Pedestrians pass along Rue Sainte-Catherine, the main shopping street in Bordeaux, France.

Europe’s second-largest economy has barely grown in more than two years. The last time GDP exceeded today’s rate was in the first quarter of 2011, when the economy expanded 1.1 percent, according to Insee data through yesterday.

Exports, Consumers

Today’s numbers showed consumer spending advancing 0.4 percent and exports rising 2 percent in the quarter. Total domestic demand contributed 0.3 points to the GDP advance, while inventory building added 0.2 points. Including imports, the impact of international trade on growth was neutral, after representing a 0.2 percent drag in the first quarter.

The International Monetary Fund urged Hollande this month to ease the pace of deficit reduction in an effort to support growth. It predicted that France’s GDP will shrink 0.1 percent in the whole of 2013 before expanding 0.8 percent next year.

A record 3.2 million people are looking for work in France, according to Labor Ministry statistics, while the unemployment rate stands at 10.8 percent, the highest since early 1999.

All of that has weighed on Hollande’s popularity.

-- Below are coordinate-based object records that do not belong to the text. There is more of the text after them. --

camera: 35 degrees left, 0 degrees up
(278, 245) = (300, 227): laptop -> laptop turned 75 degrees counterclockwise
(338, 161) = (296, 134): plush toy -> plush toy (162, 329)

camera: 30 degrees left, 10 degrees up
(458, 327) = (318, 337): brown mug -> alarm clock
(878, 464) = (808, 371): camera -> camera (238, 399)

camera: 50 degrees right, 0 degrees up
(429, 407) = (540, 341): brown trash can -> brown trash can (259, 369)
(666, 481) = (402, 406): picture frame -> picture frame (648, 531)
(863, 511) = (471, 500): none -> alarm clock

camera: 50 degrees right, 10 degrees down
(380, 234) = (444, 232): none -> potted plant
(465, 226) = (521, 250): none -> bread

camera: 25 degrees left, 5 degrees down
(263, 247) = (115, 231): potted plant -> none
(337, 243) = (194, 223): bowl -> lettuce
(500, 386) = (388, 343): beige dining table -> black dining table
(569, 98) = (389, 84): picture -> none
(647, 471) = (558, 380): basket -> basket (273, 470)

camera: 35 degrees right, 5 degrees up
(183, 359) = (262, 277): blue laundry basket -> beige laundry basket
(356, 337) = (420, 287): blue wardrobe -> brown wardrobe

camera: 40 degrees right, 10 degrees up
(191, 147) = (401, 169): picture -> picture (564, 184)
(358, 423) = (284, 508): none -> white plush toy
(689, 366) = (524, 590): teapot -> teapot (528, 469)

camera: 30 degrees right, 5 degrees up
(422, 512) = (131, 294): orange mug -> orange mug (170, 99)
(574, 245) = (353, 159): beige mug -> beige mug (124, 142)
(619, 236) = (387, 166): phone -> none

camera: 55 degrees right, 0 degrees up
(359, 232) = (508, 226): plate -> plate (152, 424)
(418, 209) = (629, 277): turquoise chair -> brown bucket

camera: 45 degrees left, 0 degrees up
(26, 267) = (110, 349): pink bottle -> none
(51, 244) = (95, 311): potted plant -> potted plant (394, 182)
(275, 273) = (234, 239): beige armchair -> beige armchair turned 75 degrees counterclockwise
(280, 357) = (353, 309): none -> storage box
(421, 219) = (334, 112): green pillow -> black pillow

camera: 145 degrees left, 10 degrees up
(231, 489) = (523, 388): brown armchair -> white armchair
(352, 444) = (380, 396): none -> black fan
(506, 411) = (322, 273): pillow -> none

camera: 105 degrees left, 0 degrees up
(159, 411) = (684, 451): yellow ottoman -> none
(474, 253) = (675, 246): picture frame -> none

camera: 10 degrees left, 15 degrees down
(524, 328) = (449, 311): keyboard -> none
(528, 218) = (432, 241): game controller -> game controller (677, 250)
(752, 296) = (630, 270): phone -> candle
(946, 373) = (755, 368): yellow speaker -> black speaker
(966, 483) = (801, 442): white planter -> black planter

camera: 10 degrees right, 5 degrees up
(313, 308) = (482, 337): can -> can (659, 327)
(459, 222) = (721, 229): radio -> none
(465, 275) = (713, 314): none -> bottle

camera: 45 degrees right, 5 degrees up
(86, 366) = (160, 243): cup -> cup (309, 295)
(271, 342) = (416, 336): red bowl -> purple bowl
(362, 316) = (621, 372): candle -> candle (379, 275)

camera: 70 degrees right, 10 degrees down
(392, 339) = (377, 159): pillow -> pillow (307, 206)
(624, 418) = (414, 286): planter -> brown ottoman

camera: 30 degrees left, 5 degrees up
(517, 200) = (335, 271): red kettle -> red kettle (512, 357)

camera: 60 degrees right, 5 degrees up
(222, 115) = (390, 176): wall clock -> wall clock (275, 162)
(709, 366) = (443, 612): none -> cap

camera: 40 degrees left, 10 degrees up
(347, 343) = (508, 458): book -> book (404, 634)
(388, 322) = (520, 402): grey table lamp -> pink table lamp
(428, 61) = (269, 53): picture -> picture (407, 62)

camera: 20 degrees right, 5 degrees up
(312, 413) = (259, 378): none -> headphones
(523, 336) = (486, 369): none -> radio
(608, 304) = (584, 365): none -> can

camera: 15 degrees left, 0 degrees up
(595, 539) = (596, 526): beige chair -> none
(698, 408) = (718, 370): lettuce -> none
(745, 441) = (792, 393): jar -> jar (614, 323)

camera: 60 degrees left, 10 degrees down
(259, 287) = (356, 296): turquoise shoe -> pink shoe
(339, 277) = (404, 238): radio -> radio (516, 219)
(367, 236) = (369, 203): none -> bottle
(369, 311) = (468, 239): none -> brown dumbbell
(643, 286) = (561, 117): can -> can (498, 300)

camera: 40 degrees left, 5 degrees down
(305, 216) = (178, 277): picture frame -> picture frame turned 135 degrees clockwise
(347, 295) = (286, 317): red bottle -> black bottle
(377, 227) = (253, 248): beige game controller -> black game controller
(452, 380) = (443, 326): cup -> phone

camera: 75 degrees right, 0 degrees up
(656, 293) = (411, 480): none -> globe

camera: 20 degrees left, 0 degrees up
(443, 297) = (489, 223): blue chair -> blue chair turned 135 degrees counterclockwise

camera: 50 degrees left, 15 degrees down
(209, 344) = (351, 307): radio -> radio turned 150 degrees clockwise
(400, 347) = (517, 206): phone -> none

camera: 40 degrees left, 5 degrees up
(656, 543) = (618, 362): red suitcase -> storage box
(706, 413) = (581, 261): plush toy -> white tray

Only 27 percent of voters approve of his performance, less than any of his predecessors in the job under France’s current constitution, according to an Ifop poll for the Journal du Dimanche published July 21.

So with industrial production up 1.4 percent in the second quarter and business confidence at a 15-month high, Hollande has jumped on the prospect of good news.

“The economy is starting to show favorable signs,” he said Aug. 8. Finance Minister Pierre Moscovici followed up three days later, saying “growth is taking root” and declaring the nation’s recession over.